A Story: The Legend of Stonewall

“As promised (although somewhat delayed), here is the true story of how Dave and Mike became the stars of Stonewall for a night.

Once upon a time, there was a girl who was flirting with me.  This was a rare occurrence, so when she invited me to her birthday party at the Stonewall Inn, I of course said yes.  Well, after Jessie and my boss told me to say yes.  The appointed date arrived and the 3 of us set out after work to join the festivities already in progress.  We walked through the door and as we started upstairs to the party, who should we see but the birthday girl. And her girlfriend. 

Obviously this night was not going to go the way I’d hoped.

But, we were already there and there was no way to make a graceful exit so soon.  In an effort to salvage the night, we racked our brains trying to think of who we could get to come out with us.  The rest of the platoon had undoubtedly gone home already, but almost immediately two names sprang to mind: Hofer and Sarro.  Regardless of the fact that it was after midnight, and they weren’t even working that day, there was no question in any of our minds that they would be together and they would come out with us.  Sure enough, when Jessie sent her text, it was met with a yes and a request for an address.

Information given:
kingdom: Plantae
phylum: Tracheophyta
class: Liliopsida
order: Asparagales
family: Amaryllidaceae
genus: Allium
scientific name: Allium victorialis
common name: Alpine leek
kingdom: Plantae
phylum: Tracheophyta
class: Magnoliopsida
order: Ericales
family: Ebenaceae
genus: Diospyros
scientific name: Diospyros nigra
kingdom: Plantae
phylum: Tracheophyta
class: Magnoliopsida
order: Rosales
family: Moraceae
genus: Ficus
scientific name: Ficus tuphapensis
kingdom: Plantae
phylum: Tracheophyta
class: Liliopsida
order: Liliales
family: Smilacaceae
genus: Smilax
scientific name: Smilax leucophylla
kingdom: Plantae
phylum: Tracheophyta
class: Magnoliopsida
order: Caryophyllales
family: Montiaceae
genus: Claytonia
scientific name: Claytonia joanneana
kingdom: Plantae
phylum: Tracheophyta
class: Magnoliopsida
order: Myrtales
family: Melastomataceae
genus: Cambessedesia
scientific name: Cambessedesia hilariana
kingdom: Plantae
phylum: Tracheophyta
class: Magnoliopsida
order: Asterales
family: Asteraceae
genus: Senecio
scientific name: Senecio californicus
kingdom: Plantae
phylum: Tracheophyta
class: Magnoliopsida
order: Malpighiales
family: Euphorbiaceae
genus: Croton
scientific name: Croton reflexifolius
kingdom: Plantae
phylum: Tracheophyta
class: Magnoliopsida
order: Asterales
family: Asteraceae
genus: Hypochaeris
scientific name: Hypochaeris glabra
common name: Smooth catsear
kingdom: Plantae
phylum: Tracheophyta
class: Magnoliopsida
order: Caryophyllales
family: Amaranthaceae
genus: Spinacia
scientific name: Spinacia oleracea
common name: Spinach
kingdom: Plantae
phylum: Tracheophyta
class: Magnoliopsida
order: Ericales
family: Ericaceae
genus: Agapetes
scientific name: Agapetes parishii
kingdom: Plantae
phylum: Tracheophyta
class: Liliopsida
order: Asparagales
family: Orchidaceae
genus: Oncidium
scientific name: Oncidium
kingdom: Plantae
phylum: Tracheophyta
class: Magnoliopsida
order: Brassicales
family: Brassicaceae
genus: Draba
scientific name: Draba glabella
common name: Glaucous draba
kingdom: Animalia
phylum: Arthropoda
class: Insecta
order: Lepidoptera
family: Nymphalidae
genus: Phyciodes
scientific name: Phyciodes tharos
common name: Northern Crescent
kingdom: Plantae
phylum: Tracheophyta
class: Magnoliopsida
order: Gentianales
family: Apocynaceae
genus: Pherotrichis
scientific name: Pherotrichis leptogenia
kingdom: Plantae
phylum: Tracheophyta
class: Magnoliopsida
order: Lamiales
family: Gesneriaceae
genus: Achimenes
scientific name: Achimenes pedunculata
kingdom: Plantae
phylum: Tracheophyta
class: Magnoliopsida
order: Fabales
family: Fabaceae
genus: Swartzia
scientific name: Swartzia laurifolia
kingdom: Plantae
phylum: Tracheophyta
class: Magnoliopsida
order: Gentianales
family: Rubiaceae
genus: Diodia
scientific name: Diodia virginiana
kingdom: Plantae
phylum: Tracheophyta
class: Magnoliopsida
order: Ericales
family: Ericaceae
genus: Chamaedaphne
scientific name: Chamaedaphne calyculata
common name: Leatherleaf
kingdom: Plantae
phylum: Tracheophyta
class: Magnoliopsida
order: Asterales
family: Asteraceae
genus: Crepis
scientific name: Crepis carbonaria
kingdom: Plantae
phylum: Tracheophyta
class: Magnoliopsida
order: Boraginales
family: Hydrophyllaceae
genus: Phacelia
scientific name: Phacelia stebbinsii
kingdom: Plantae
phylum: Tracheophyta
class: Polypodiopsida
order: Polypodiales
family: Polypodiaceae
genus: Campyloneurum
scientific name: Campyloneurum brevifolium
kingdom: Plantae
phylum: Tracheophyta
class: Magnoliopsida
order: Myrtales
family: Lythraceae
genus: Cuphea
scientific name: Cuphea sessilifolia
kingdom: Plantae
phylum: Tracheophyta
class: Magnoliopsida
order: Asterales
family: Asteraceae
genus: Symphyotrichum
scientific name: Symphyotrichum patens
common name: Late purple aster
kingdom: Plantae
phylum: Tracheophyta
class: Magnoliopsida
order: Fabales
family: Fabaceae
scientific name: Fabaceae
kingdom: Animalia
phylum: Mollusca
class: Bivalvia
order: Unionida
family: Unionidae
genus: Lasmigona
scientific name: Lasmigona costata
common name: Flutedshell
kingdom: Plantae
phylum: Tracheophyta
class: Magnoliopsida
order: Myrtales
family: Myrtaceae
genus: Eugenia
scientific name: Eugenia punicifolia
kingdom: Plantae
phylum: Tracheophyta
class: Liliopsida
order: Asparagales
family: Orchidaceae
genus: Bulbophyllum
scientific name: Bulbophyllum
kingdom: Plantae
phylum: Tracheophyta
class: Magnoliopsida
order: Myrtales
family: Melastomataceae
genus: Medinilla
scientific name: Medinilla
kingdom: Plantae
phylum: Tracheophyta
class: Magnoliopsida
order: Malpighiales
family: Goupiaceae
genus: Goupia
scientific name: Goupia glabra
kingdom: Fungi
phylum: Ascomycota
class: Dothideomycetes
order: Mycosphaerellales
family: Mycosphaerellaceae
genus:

Work to do: In the Stonewall story, rewrite the passage starting at "But, we were" and ending at "for an address.", changing "text" to "message". The records have no connection to the Stonewall story.

The result:
But, we were already there and there was no way to make a graceful exit so soon.  In an effort to salvage the night, we racked our brains trying to think of who we could get to come out with us.  The rest of the platoon had undoubtedly gone home already, but almost immediately two names sprang to mind: Hofer and Sarro.  Regardless of the fact that it was after midnight, and they weren’t even working that day, there was no question in any of our minds that they would be together and they would come out with us.  Sure enough, when Jessie sent her message, it was met with a yes and a request for an address.